Day 2: Git and GitHub

2023-10-10

What is Git?

  • Git is version control software

  • You can think of it kind of like the “track comments” function in MS Word or Google Docs, but for code (plain text)

Why use Git?

  • To share code
    • Important for reproducibility. Other people can’t reproduce your analysis if they can’t access your code
  • To have a history of all the things your tried in your analysis
    • You can go back and see what you have changed. Especially important when something breaks.
  • To organize how you develop your code
    • You will make comments about all your changes to your code (“commits”), so this forces you to think about how you are writing your code

What is GitHub?

  • An online tool for managing projects that use Git

  • Acts like a cloud backup tool for your code

  • Makes it easy to share code with others

Setup

Instructions to install git

Setup GitHub account

Setup GitHub authentication: PAT

A PAT is a “Personal Access Token”. It is like an extra-secure password.

There is another method for authentication called SSH, but it’s a bit more complicated to set up. If you want to use SSH, see these instructions.

Create PAT on GitHub

  • Go to https://github.com/settings/tokens

Or, from R, first install usethis with install.packages("usethis"), then do

usethis::create_github_token()
  • Look over the scopes (permissions); “repo”, “user”, and “workflow” are recommended. Recommended scopes will be pre-selected if you used create_github_token().

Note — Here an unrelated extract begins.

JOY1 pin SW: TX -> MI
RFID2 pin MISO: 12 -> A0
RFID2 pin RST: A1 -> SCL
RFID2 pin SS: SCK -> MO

  • Click “Generate token”.

Save your PAT

  • Copy the generated PAT to your clipboard. DON’T CLOSE THE BROWSER WINDOW YET.

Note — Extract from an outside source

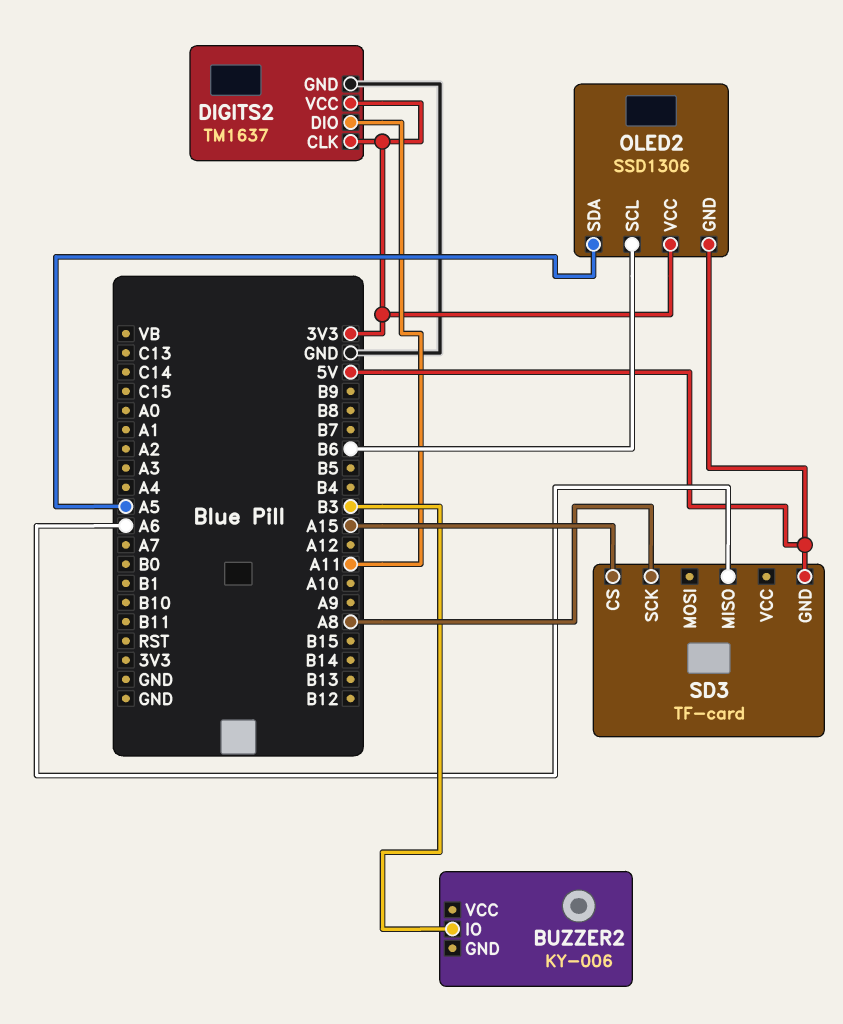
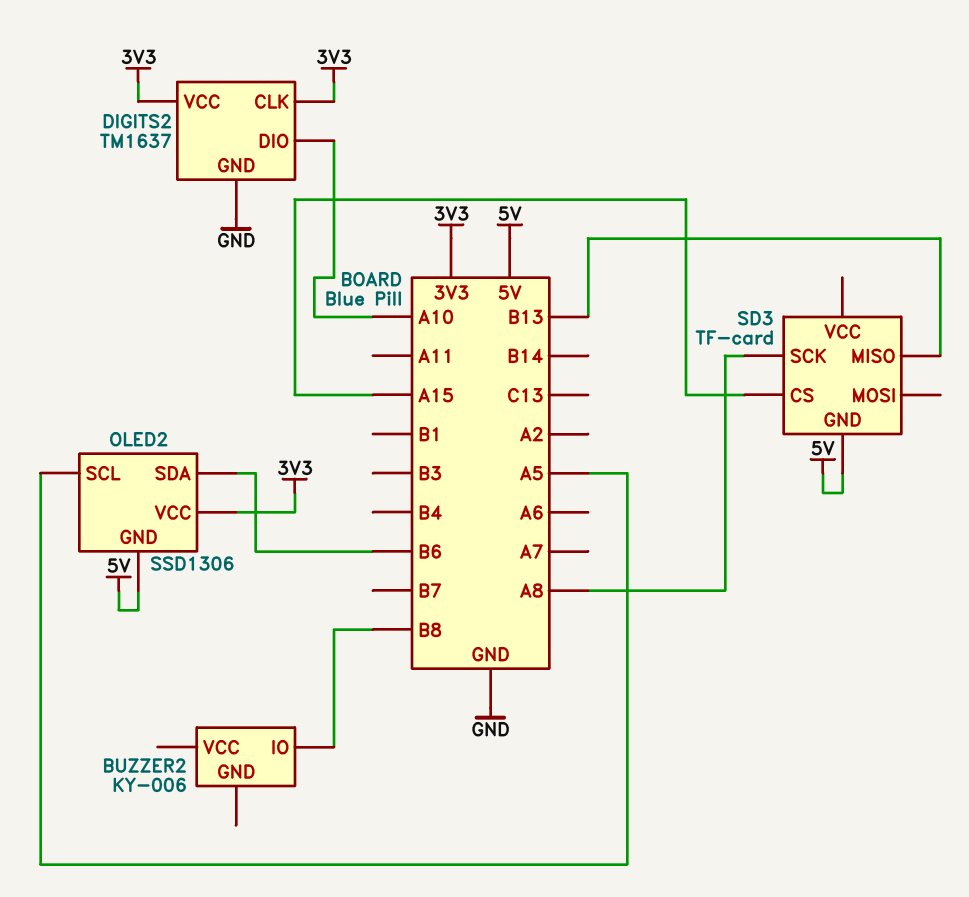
BUZZER2 pin IO: B3 -> B8
DIGITS2 pin DIO: A11 -> A10
OLED2 pin SCL: B6 -> A5
OLED2 pin SDA: A5 -> B6
SD3 pin MISO: A6 -> B13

  • Install gitcreds in R with install.packages("gitcreds")

  • Next, run gitcreds::gitcreds_set().

  • Enter the PAT that you copied from GitHub. Now you can close the browser window.

Done!

A few more notes about PAT

  • Your PAT will expire (after 30 days by default).

  • You then need to re-create a new one on GitHub and enter it again with gitcreds::gitcreds_set().

  • Using an expiration date is recommended for security

Introduce yourself to git

You need to let git know your GitHub username and email address:

git config --global user.name "your_github_username"
git config --global user.email "your_email_adress"
git config --global --list

Change some default settings

  • Git can allow you to have multiple versions of your code at the same time.

  • These are called “branches”.

  • Tell git to use the name “main” for the main branch:

git config --global init.defaultBranch main

About repos

  • A ‘repo’ (short for repository) is a folder where you store all the code and other files needed for a project.

git tracks the content of a repo

Remote and local repos

  • A local repo is just the project on your own computer

  • A remote repo is a copy of the repo online (on GitHub)

    • Somewhat confusingly, the remote repo is typically referred to by the name origin

Cloning

Sometimes, you want to download a repo that doesn’t exist on your computer yet.

  • Cloning is copying an online repo to your computer

Pushing and pulling

Once you have the repos set up, you need to keep them in sync.

  • You push changes from your local repo to the remote

  • You pull changes from the remote repo to your local one

Commits

  • A commit is a single change made to a repo that you have stored in git’s history.

There are two steps to making a commit.

Staging and committing

A file that has been changed is not automatically added to git’s history.

  • You need to stage the file (or part of the file) that you want to add to a particular commit

  • Next, you type a short message describing the change, the commit message

  • Finally, you commit the change to log it in git’s history

The .gitignore file

If there are any files you don’t want git to track, you can ignore them by listing them in a special file called .gitignore.

It is usually a good idea to ignore raw data files and output files. We only want to track code (in other words, the analysis itself)

How this works in practice

We will go through a typical git workflow together in class using RStudio.

This is explained in the “Intro to Git” markdown file, which you will copy to your computer when you clone the Day 2 repo.